Wе recognize that there may be a stronger case on the merits for delaying the initiatives than the recall, because the initiatives were originally scheduled to be voted upon in March 2004 and would not take effect until at least 2005, while the result of the recall would be immediate. Because votes are already being cast on both the recall and the initiatives, however, moving the initiatives to a later election creates the same problem as moving the recall; an election would be halted after it has already begun. Although the claimed state electoral law violations do implicate the public interest, and the voters and ballot proponents anticipated a later election based on earlier certification, we cannot say that the district court abused its discretion in balancing the harms. Finally, we are reluctant to intercede in ballot timing of the initiatives, an electoral matter that falls within the province of the state to determine. See Takash v. Superior Court (Shelley),
We must of course also look to the interests represented by the plaintiffs, who are legitimately concerned that use of the punch-card system will deny the right to vote to some voters who must use that system.

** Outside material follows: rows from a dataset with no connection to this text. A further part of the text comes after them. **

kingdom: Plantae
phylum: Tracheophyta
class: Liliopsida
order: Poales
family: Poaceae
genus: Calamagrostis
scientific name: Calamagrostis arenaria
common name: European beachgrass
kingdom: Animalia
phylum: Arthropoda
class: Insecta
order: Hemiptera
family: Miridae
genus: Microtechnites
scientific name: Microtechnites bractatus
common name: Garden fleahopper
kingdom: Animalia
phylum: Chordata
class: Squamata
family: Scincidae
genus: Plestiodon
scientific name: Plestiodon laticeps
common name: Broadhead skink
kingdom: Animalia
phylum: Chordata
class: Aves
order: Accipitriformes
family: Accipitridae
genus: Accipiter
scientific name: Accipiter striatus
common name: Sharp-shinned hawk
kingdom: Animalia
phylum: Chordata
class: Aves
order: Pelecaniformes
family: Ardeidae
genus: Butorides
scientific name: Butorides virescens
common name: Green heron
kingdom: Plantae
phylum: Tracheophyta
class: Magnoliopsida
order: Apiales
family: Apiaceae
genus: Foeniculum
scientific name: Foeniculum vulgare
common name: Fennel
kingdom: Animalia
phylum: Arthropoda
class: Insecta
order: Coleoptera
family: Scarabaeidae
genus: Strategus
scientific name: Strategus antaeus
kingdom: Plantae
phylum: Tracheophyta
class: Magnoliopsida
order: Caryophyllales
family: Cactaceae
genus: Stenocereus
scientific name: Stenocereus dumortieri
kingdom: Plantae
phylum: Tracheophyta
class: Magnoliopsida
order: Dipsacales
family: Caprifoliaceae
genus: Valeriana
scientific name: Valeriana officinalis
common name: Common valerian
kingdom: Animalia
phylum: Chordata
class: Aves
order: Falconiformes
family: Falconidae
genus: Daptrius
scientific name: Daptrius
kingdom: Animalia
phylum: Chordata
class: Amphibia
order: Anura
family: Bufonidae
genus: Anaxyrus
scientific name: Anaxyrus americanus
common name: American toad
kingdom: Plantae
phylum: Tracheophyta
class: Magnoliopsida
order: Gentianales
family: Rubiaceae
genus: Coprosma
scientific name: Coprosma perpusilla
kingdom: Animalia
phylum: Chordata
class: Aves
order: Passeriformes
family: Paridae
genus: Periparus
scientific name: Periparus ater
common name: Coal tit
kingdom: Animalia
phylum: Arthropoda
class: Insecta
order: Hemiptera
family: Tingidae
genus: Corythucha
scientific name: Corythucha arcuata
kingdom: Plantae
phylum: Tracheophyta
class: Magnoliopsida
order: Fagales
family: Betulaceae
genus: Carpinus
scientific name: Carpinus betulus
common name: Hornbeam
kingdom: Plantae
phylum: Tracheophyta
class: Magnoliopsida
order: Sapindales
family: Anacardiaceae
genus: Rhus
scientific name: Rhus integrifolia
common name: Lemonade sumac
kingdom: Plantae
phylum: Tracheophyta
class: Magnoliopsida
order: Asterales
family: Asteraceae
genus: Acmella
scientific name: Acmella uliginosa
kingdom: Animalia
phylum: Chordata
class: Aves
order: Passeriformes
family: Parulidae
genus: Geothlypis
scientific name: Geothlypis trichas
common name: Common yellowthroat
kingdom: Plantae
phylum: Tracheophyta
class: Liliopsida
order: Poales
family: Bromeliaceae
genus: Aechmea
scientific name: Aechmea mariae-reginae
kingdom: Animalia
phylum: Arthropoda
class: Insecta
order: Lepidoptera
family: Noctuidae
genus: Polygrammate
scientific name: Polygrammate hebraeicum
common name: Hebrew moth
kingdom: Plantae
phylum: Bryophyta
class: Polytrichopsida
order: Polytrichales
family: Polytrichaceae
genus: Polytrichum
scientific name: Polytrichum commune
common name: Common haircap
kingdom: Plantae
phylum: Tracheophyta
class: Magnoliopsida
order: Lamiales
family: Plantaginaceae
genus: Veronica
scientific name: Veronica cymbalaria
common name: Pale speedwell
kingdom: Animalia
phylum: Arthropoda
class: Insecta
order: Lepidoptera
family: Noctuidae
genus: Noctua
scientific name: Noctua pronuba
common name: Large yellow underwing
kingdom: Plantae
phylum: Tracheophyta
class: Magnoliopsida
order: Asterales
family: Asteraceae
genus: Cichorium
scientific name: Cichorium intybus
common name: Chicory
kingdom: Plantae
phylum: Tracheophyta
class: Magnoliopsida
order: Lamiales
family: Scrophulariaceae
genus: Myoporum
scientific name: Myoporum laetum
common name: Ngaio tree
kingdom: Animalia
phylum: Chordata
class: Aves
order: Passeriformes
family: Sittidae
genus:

At this time, it is merely a speculative possibility, however, that any such denial will influence the result of the election.
For these reasons, the district court did not abuse its discretion in concluding that plaintiffs will suffer no hardship that outweighs the stake of the State of California and its citizens in having this election go forward as planned and as required by the California Constitution.
The judgment of the district court is AFFIRMED. The Clerk is directed to issue the mandate forthwith.